Reception and Public Programs
All programming is free. ASL interpretation and other access features provided where noted, or available upon request by contacting email@example.com. Please see the DMG website for visitor information and up-to-date COVID guidelines.
Saturday, September 24, 2 – 5 pm
Curator and artist remarks at 3 pm (with ASL interpretation)
Tour and shuttle bus pickup from Arsenal Contemporary (45 Ernest Ave, Toronto) at 1:30 pm
Join us to celebrate the opening of Nostalgia Interrupted at this public reception, including remarks by curator Ingrid Jones and artist Shellie Zhang. Light refreshments and a cash bar will be offered, all welcome.
Get the bus to Scarborough – a tour of Echoes from a Near Future, a solo exhibition by Nostalgia Interrupted exhibiting artist, Caroline Monnet, will take place at Arsenal Contemporary at 1:30 pm, followed by a shuttle bus pickup to the DMG opening reception at 2 pm. Bus will return to Arsenal Contemporary at 4:30 pm.
Future Nostalgia: A Time Capsule Collaboration
Saturday, November 26, 2022, 1 – 3 pm
Inspired by the themes explored in Nostalgia Interrupted, this collaborative program provides space for BIPOC identifying folks to come together and reflect on individual and collective memories, histories and lived experiences while contributing to an artifact for future reminiscence. Led by artist and educator Leila Fatemi, participants will collaborate on building a time capsule that includes memorabilia, letters, photos, objects, etc. which will be acquired by the DMG archive to capture the experiences of folks in our communities – past, present and for the future. The program will include a tour of the exhibition examining the artists’ individual approaches to interrupting nostalgia.
Programming for Nostalgia Interrupted with Educator-in-Residence Natalie Asumeng
Exhibition Tours: Wednesday, October 5, 1 – 2 pm, and Sunday, December 10, 2 – 3 pm
The Doris McCarthy Gallery Educator-in-Residence Program provides an emerging arts professional with mentorship and resources in order to research, plan, and implement a schedule of programs and outreach for specific exhibitions and audiences. Residents use their own creative practices to engage with exhibiting works in new and innovative ways.

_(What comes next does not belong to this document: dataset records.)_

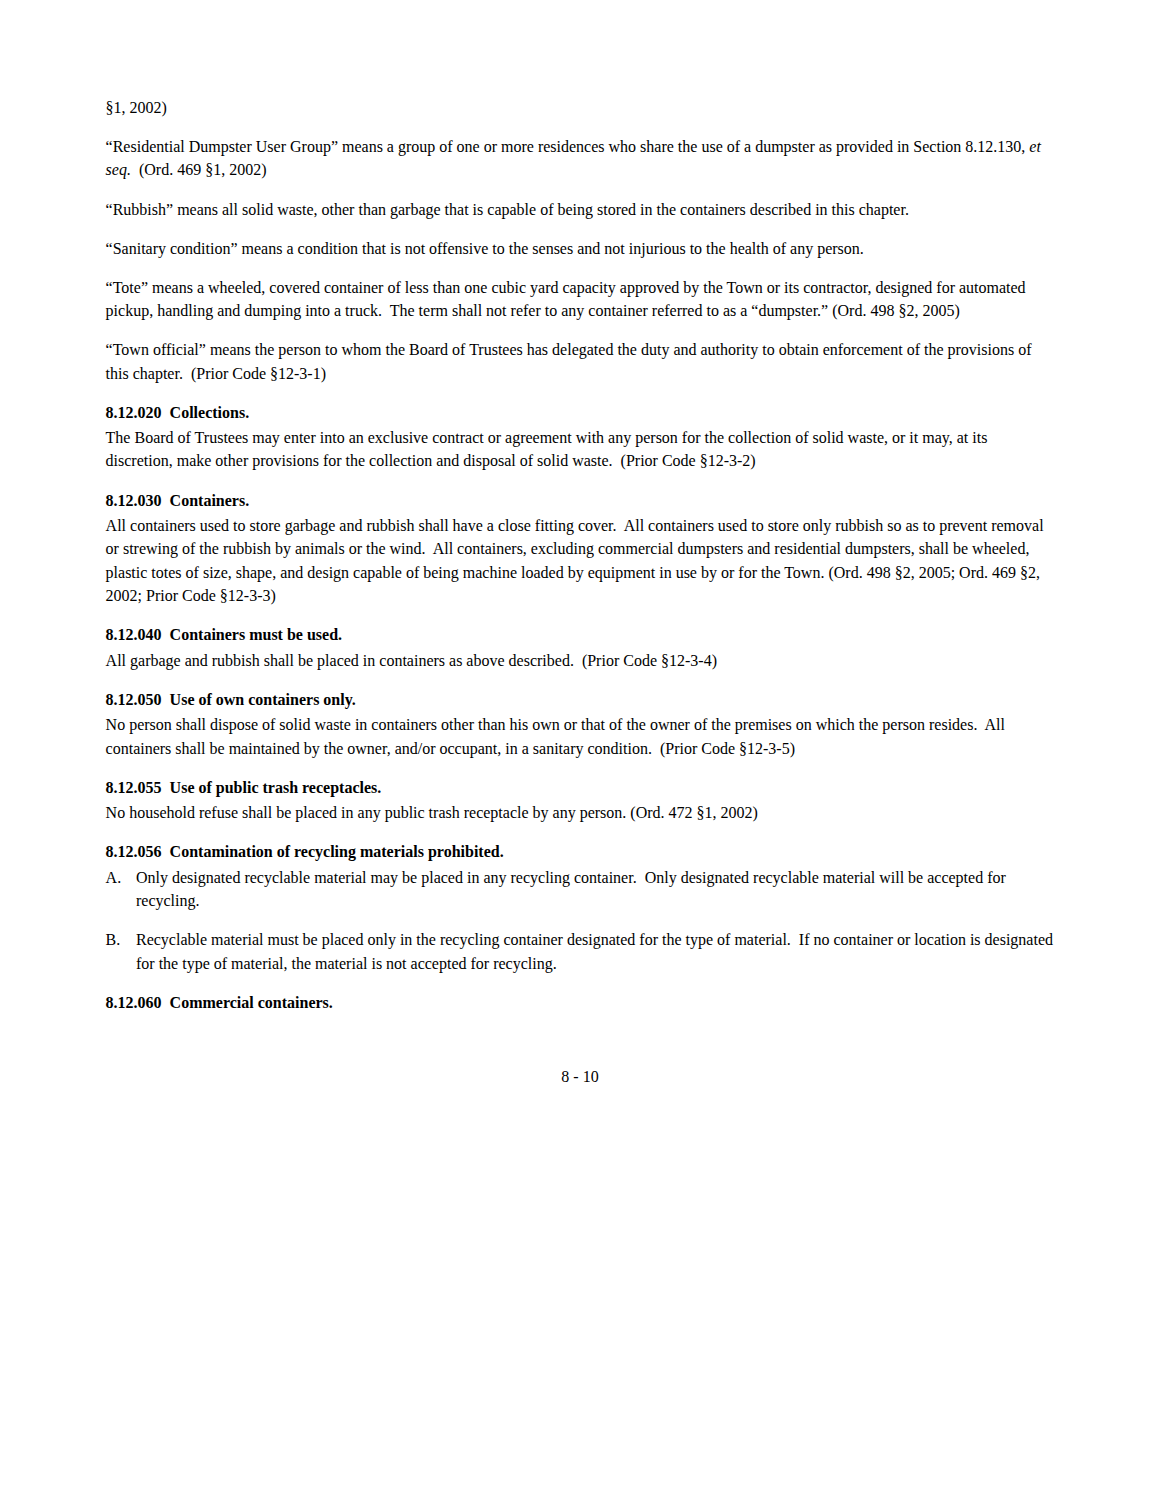§1, 2002)
“Residential Dumpster User Group” means a group of one or more residences who share the use of a dumpster as provided in Section 8.12.130, et seq. (Ord. 469 §1, 2002)
“Rubbish” means all solid waste, other than garbage that is capable of being stored in the containers described in this chapter.
“Sanitary condition” means a condition that is not offensive to the senses and not injurious to the health of any person.
“Tote” means a wheeled, covered container of less than one cubic yard capacity approved by the Town or its contractor, designed for automated pickup, handling and dumping into a truck. The term shall not refer to any container referred to as a “dumpster.” (Ord. 498 §2, 2005)
“Town official” means the person to whom the Board of Trustees has delegated the duty and authority to obtain enforcement of the provisions of this chapter. (Prior Code §12-3-1)
8.12.020 Collections.
The Board of Trustees may enter into an exclusive contract or agreement with any person for the collection of solid waste, or it may, at its discretion, make other provisions for the collection and disposal of solid waste. (Prior Code §12-3-2)
8.12.030 Containers.
All containers used to store garbage and rubbish shall have a close fitting cover. All containers used to store only rubbish so as to prevent removal or strewing of the rubbish by animals or the wind. All containers, excluding commercial dumpsters and residential dumpsters, shall be wheeled, plastic totes of size, shape, and design capable of being machine loaded by equipment in use by or for the Town. (Ord. 498 §2, 2005; Ord. 469 §2, 2002; Prior Code §12-3-3)
8.12.040 Containers must be used.
All garbage and rubbish shall be placed in containers as above described. (Prior Code §12-3-4)
8.12.050 Use of own containers only.
No person shall dispose of solid waste in containers other than his own or that of the owner of the premises on which the person resides. All containers shall be maintained by the owner, and/or occupant, in a sanitary condition. (Prior Code §12-3-5)
8.12.055 Use of public trash receptacles.
No household refuse shall be placed in any public trash receptacle by any person. (Ord. 472 §1, 2002)
8.12.056 Contamination of recycling materials prohibited.
A.
Only designated recyclable material may be placed in any recycling container. Only designated recyclable material will be accepted for recycling.
B.
Recyclable material must be placed only in the recycling container designated for the type of material. If no container or location is designated for the type of material, the material is not accepted for recycling.
8.12.060 Commercial containers.
8 - 10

Nostalgia Interrupted’s Educator-in-Residence is Natalie Asumeng, a Ghanaian-Canadian artist based in Toronto, working under the alias of 135 Studio. Natalie has an interdisciplinary practice that is conceptually driven. She creates and photographs environmental sets and organic sculptures, and produces powerful soundscapes that prompt emotion and contemplation. In addition to offering a set of exhibition tours, Natalie will be using her practice to develop programs for the exhibition. Learn more about her residency and upcoming programming
Tuesday, Thursday, and Friday, 11 am to 4 pm; Wednesday, 11 am to 7 pm; Saturday, 11 to 5 pm. Admission is free. Open to the public. The gallery is wheelchair accessible.
1) Photograph of an open book, with a textured, aged green and brown cover that reads “A History of Canada”. Where the pages would be, is set of three braids of what looks like black hair.
2) Video still of a Black woman seated in a wooden chair, wrapping her head in white bandages, obscuring her face. Shot from the chest up, she is wearing a blue shirt with buttons, and the background is orange. The image is slightly grainy and blurry, reflecting that it is shot on old film.